(Text-based design files)

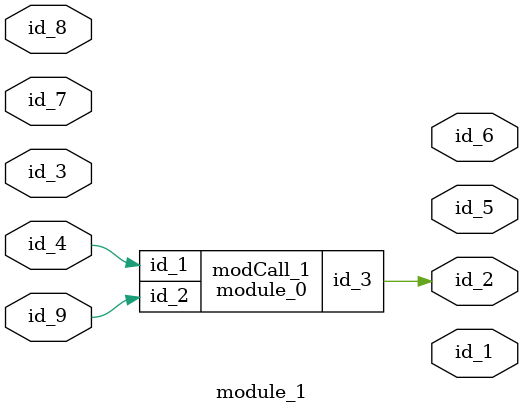
<source format=v>
module module_0 (
    id_1,
    id_2,
    id_3
);
  output wire id_3;
  input wire id_2;
  input wire id_1;
  wire id_4;
  generate
    always @(posedge id_4 or negedge id_4);
  endgenerate
  assign id_3 = id_1;
endmodule
module module_1 (
    id_1,
    id_2,
    id_3,
    id_4,
    id_5,
    id_6,
    id_7,
    id_8,
    id_9
);
  inout wire id_9;
  inout wire id_8;
  inout wire id_7;
  module_0 modCall_1 (
      id_4,
      id_9,
      id_2
  );
  output wire id_6;
  output wire id_5;
  inout wire id_4;
  input wire id_3;
  output wire id_2;
  output wire id_1;
  wire id_10;
endmodule

</source>
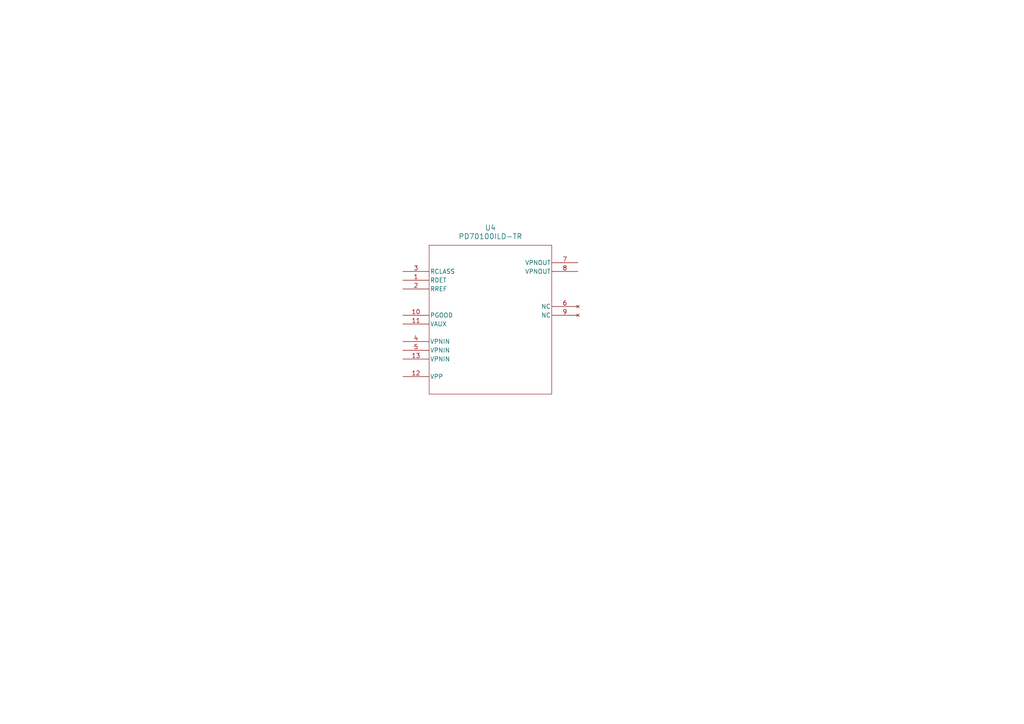
<source format=kicad_sch>
(kicad_sch
	(version 20250114)
	(generator "eeschema")
	(generator_version "9.0")
	(uuid "67dfec1d-a537-4d4f-98e8-dfd7ebc07d93")
	(paper "A4")
	
	(symbol
		(lib_id "PD70100ILD-TR:PD70100ILD-TR")
		(at 116.84 78.74 0)
		(unit 1)
		(exclude_from_sim no)
		(in_bom yes)
		(on_board yes)
		(dnp no)
		(fields_autoplaced yes)
		(uuid "f04f0d72-f9b7-4f67-8165-51e49002a4f2")
		(property "Reference" "U4"
			(at 142.24 66.04 0)
			(effects
				(font
					(size 1.524 1.524)
				)
			)
		)
		(property "Value" "PD70100ILD-TR"
			(at 142.24 68.58 0)
			(effects
				(font
					(size 1.524 1.524)
				)
			)
		)
		(property "Footprint" "PD70100ILD-TR:DFN12_4X3_MCH"
			(at 116.84 78.74 0)
			(effects
				(font
					(size 1.27 1.27)
					(italic yes)
				)
				(hide yes)
			)
		)
		(property "Datasheet" "PD70100ILD-TR"
			(at 116.84 78.74 0)
			(effects
				(font
					(size 1.27 1.27)
					(italic yes)
				)
				(hide yes)
			)
		)
		(property "Description" ""
			(at 116.84 78.74 0)
			(effects
				(font
					(size 1.27 1.27)
				)
				(hide yes)
			)
		)
		(pin "3"
			(uuid "ec07ccb3-55ec-49d0-a96c-df8fb740fd1a")
		)
		(pin "10"
			(uuid "c89a1f38-b3e5-4374-b72c-240f65798375")
		)
		(pin "11"
			(uuid "43013a27-e985-4d0e-bf19-5d5c7620a2f4")
		)
		(pin "4"
			(uuid "44d9b6e9-7e87-4faf-9006-5ce03dc57d55")
		)
		(pin "5"
			(uuid "17ee06c0-02a9-4432-82fc-f6ecb8e9b0f8")
		)
		(pin "13"
			(uuid "1282a492-1eee-42c3-ab88-e5eb00162709")
		)
		(pin "12"
			(uuid "92762413-f124-4b12-8904-c849b0b119ae")
		)
		(pin "7"
			(uuid "79be7639-03f8-4eb9-bfe8-ccf2bd908d03")
		)
		(pin "8"
			(uuid "8e17153f-da7a-4716-983e-6b41bd3d484f")
		)
		(pin "6"
			(uuid "635f41d8-7949-4748-93c3-39567664f21f")
		)
		(pin "9"
			(uuid "8f695be1-9749-42fc-a20c-55068c3826cc")
		)
		(pin "1"
			(uuid "4ac66985-14ed-469b-b23a-bc1b5ec3fa2f")
		)
		(pin "2"
			(uuid "db86ca4a-8e5d-4573-a33c-d36023b1eb57")
		)
		(instances
			(project ""
				(path "/2970f661-65ab-4e2b-aeda-d76d1044f2b8/dfd7c564-50b6-4b87-afcf-cfbf80807611"
					(reference "U4")
					(unit 1)
				)
			)
		)
	)
)

</source>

-- TASK DETAILS --
Using the entries above, find all lines with "source". Copy them.

-- OUTPUT FOR THIS TASK --
<source format=v>
</source>
<source format=kicad_sch>
</source>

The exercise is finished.